Dr. Ekstrom considers the work of Dr. Bartsch and his colleagues to be “a significant contribution” to understanding what the hippocampus does. “I think it implicates place coding not just in the hippocampus, which is what my paper showed, but specifically in a subregion of the hippocampus — the CA1,” said Dr. Ekstrom, assistant professor at the Center for Neuroscience of the University of California-Davis. “That's a significant step forward.”
Dr. Ekstrom believes the Science paper will have an impact on research into Alzheimer disease and memory in general. “I think it will lead researchers to focus more on the contribution of the CA1 area of hippocampus to memory,” he said. “In particular, I think it will lead to a greater focus on how this subregion might contribute to diseases like Alzheimer's, which produce problems in spatial memory. Right now we don't have well-developed techniques for imaging activity in subregions of the hippocampus because these regions are small — on the order of millimeters in some places — and generally difficult to image with current methods.”
Dr. Bartsch acknowledged that the findings obtained from TGA patients would have been impossible without the widespread availability of high-resolution MRI equipment. “Normal MRI imaging has reached such a high level of resolution that we now can reliably detect these lesions in these patients,” he said.
Eric Kandel, MD, who won the 2000 Nobel Prize in Physiology or Medicine for his lifelong research on the physiological basis of memory, expressed admiration for the Science paper. “To use global amnesia, which is a temporary impairment of explicit memory – that's a wonderful idea,” said Dr. Kandel, University Professor and Fred Kavli Professor and Director of the Kavli Institute for Brain Science at the Columbia University College of Physicians and Surgeons.

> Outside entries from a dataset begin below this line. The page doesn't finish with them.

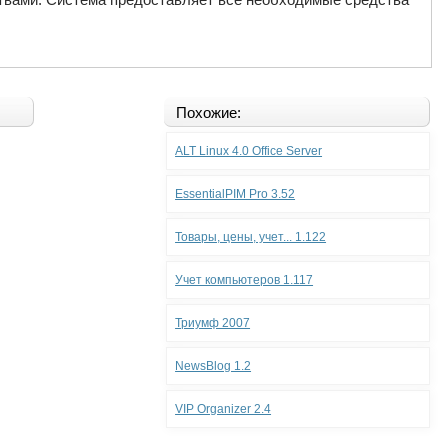
Похожие:
ALT Linux 4.0 Office Server
EssentialPIM Pro 3.52
Товары, цены, учет... 1.122
Учет компьютеров 1.117
Триумф 2007
NewsBlog 1.2
VIP Organizer 2.4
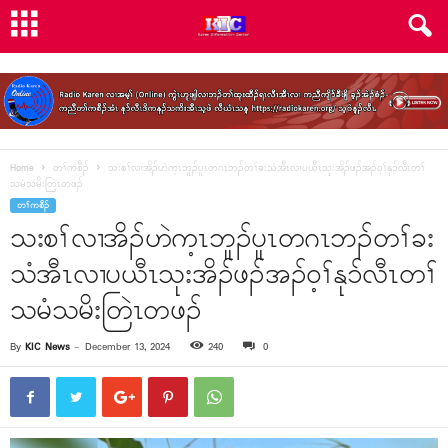
Home
တၢ်ကစီၣ်
သးစၢ်လၢအိၣ်ဟဲက့ၤဘူၣ်ပူၤတဂၤဘၣ်တၢ်ခးသံအီၤလၢပယီၤသုးအိၣ်ဖၣ်အၣ်၀့ၢ်နုၥ်လီၤတၢ်
သမံသမိးတြဲၤတဖၣ်
တၢ်ကစီၣ်
သးစၢ်လၢအိၣ်ဟဲက့ၤဘူၣ်ပူၤတဂၤဘၣ်တၢ်ခး
သံအီၤလၢပယီၤသုးအိၣ်ဖၣ်အၣ်၀့ၢ်နုၥ်လီၤတၢ်
သမံသမိးတြဲၤတဖၣ်
By
KIC News
-
December 13, 2024
240
0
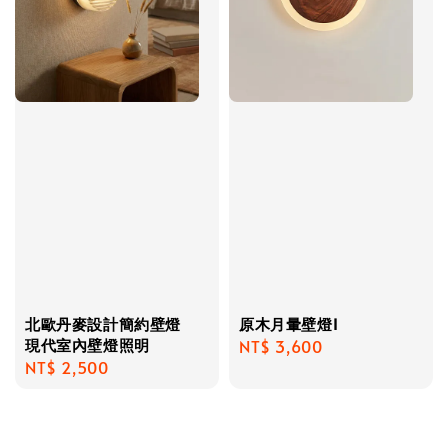
北歐丹麥設計簡約壁燈
原木月暈壁燈I
現代室內壁燈照明
Regular
NT$ 3,600
Regular
NT$ 2,500
price
price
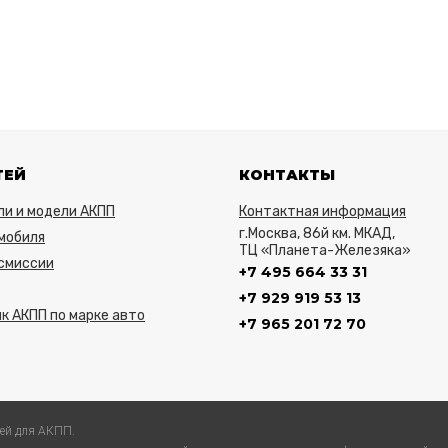
ТЕЙ
КОНТАКТЫ
ли и модели АКПП
Контактная информация
г.Москва, 86й км. МКАД,
мобиля
ТЦ «Планета-Железяка»
нсмиссии
+7 495 664 33 31
+7 929 919 53 13
к АКПП по марке авто
+7 965 201 72 70
ей для АКПП.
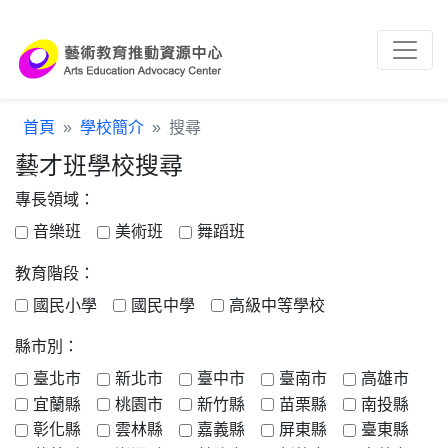
跳到主要內容區塊
:::
首頁
學校簡介
搜尋
藝才班學校搜尋
專長領域：
音樂班
美術班
舞蹈班
教育階段：
國民小學
國民中學
高級中等學校
縣市別：
臺北市
新北市
臺中市
臺南市
高雄市
宜蘭縣
桃園市
新竹縣
苗栗縣
南投縣
彰化縣
雲林縣
嘉義縣
屏東縣
臺東縣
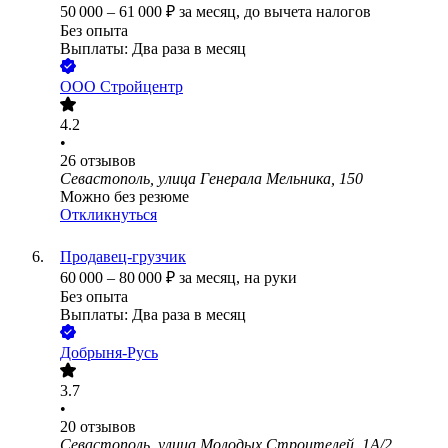
50 000
–
61 000
₽
за месяц,
до вычета налогов
Без опыта
Выплаты: Два раза в месяц
ООО
Стройцентр
4.2
•
26
отзывов
Севастополь, улица Генерала Мельника, 150
Можно без резюме
Откликнуться
Продавец-грузчик
60 000
–
80 000
₽
за месяц,
на руки
Без опыта
Выплаты: Два раза в месяц
Добрыня-Русь
3.7
•
20
отзывов
Севастополь, улица Молодых Строителей, 1А/2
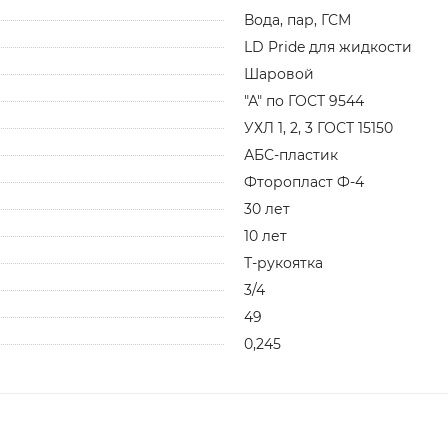
Вода, пар, ГСМ
LD Pride для жидкости
Шаровой
"А" по ГОСТ 9544
УХЛ 1, 2, 3 ГОСТ 15150
АБС-пластик
Фторопласт Ф-4
30 лет
10 лет
Т-рукоятка
3/4
49
0,245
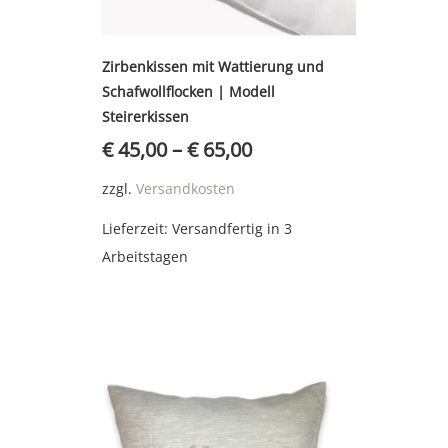
Zirbenkissen mit Wattierung und
Schafwollflocken | Modell
Steirerkissen
€
45,00
–
€
65,00
zzgl.
Versandkosten
Lieferzeit:
Versandfertig in 3
Arbeitstagen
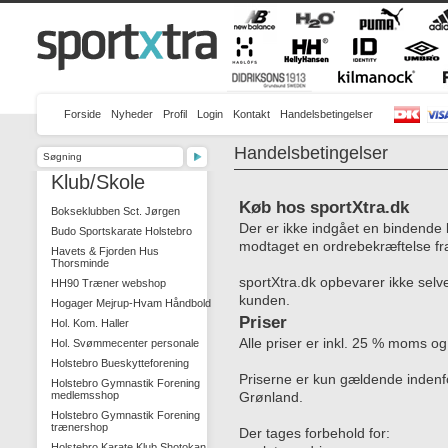
Forside
Nyheder
Profil
Login
Kontakt
Handelsbetingelser
Handelsbetingelser
Klub/Skole
Køb hos sportXtra.dk
Bokseklubben Sct. Jørgen
Der er ikke indgået en bindende 
Budo Sportskarate Holstebro
modtaget en ordrebekræftelse fra
Havets & Fjorden Hus
Thorsminde
sportXtra.dk opbevarer ikke selve
HH90 Træner webshop
kunden.
Hogager Mejrup-Hvam Håndbold
Priser
Hol. Kom. Haller
Alle priser er inkl. 25 % moms o
Hol. Svømmecenter personale
Holstebro Bueskytteforening
Priserne er kun gældende inden
Holstebro Gymnastik Forening
medlemsshop
Grønland.
Holstebro Gymnastik Forening
trænershop
Der tages forbehold for:
Holstebro Karate Klub Shotokan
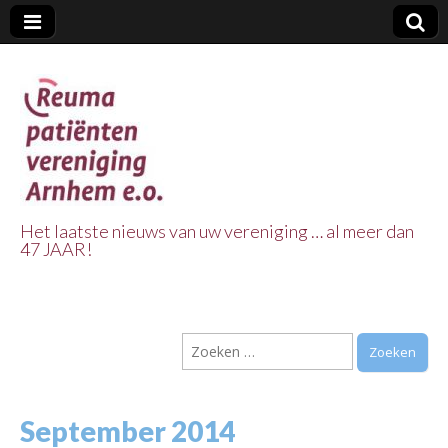
Het laatste nieuws van uw vereniging … al meer dan
47 JAAR!
Reuma Patienten
Vereniging
Zoeken
Arnhem e.o.
naar:
September 2014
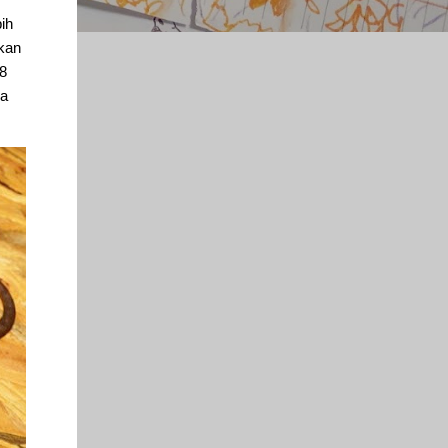
ih
tkan
 8
ya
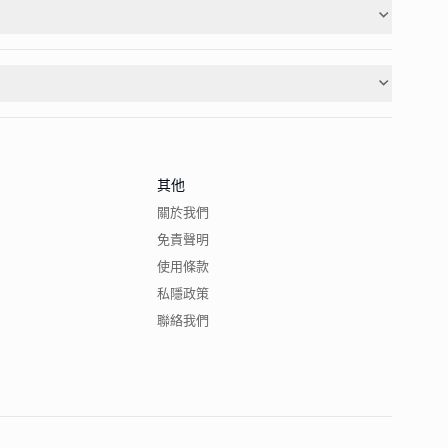
其他
關於我們
免責聲明
使用條款
私隱政策
聯絡我們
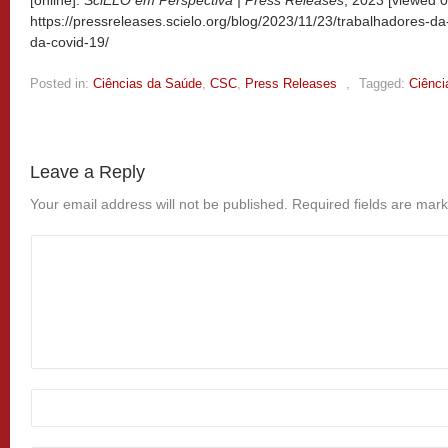
https://pressreleases.scielo.org/blog/2023/11/23/trabalhadores-d
da-covid-19/
Posted in:
Ciências da Saúde
,
CSC
,
Press Releases
,
Tagged:
Ciênci
Leave a Reply
Your email address will not be published.
Required fields are mar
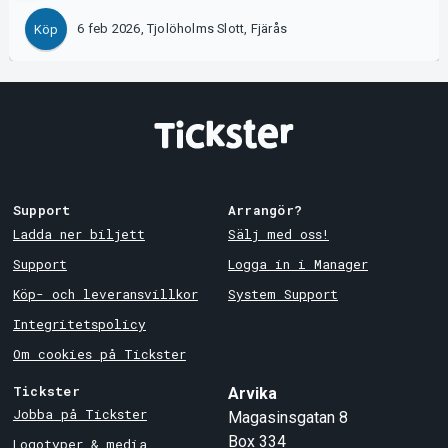
6 feb 2026, Tjolöholms Slott, Fjärås
Köp
Support
Arrangör?
Ladda ner biljett
Sälj med oss!
Support
Logga in i Manager
Köp- och leveransvillkor
System Support
Integritetspolicy
Om cookies på Tickster
Tickster
Arvika
Jobba på Tickster
Magasinsgatan 8
Box 334
Logotyper & media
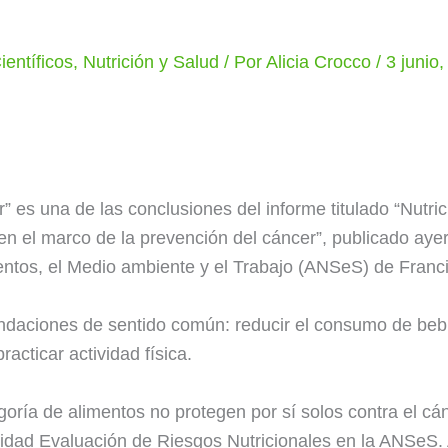
ientíficos
,
Nutrición y Salud
/ Por
Alicia Crocco
/
3 junio
” es una de las conclusiones del informe titulado “Nutric
n el marco de la prevención del cáncer”, publicado ayer
entos, el Medio ambiente y el Trabajo (ANSeS) de Franci
daciones de sentido común: reducir el consumo de bebi
acticar actividad física.
oría de alimentos no protegen por sí solos contra el cánc
nidad Evaluación de Riesgos Nutricionales en la ANSeS. 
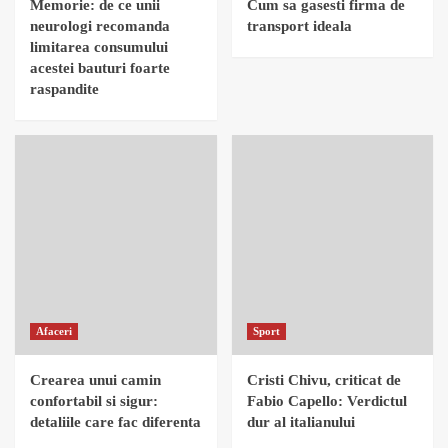
Memorie: de ce unii
Cum sa gasesti firma de
neurologi recomanda
transport ideala
limitarea consumului
acestei bauturi foarte
raspandite
Afaceri
Sport
Crearea unui camin
Cristi Chivu, criticat de
confortabil si sigur:
Fabio Capello: Verdictul
detaliile care fac diferenta
dur al italianului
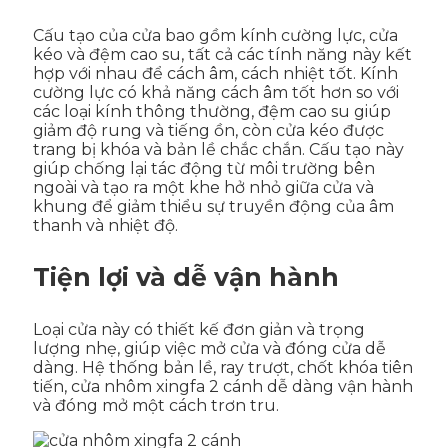
Cấu tạo của cửa bao gồm kính cường lực, cửa
kéo và đệm cao su, tất cả các tính năng này kết
hợp với nhau để cách âm, cách nhiệt tốt. Kính
cường lực có khả năng cách âm tốt hơn so với
các loại kính thông thường, đệm cao su giúp
giảm độ rung và tiếng ồn, còn cửa kéo được
trang bị khóa và bản lề chắc chắn. Cấu tạo này
giúp chống lại tác động từ môi trường bên
ngoài và tạo ra một khe hở nhỏ giữa cửa và
khung để giảm thiểu sự truyền động của âm
thanh và nhiệt độ.
Tiện lợi và dễ vận hành
Loại cửa này có thiết kế đơn giản và trọng
lượng nhẹ, giúp việc mở cửa và đóng cửa dễ
dàng. Hệ thống bản lề, ray trượt, chốt khóa tiên
tiến, cửa nhôm xingfa 2 cánh dễ dàng vận hành
và đóng mở một cách trơn tru.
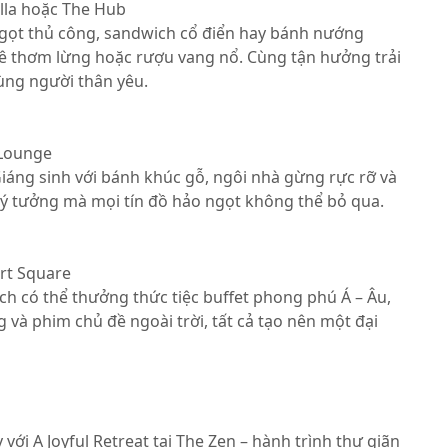
villa hoặc The Hub
ngọt thủ công, sandwich cổ điển hay bánh nướng
ê thơm lừng hoặc rượu vang nổ. Cùng tận hưởng trải
ùng người thân yêu.
 Lounge
áng sinh với bánh khúc gỗ, ngôi nhà gừng rực rỡ và
lý tưởng mà mọi tín đồ hảo ngọt không thể bỏ qua.
ort Square
ch có thể thưởng thức tiệc buffet phong phú Á – Âu,
và phim chủ đề ngoài trời, tất cả tạo nên một đại
với A Joyful Retreat tại The Zen – hành trình thư giãn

“It is not surprising that CA1 is critical for spatial memory. All the rodent work shows that. And we've known from imaging studies done in England that taxi drivers in London, who have to know their way around London, the longer they've driven the larger their hippocampus,” he said. “And when they think about how to go from one place to another, their hippocampus lights up. They clearly recruit the hippocampus for spatial memory. This paper is a confirmatory story done in an extremely interesting clinical context that shows that what we suspected from studies on rodents applies to people.”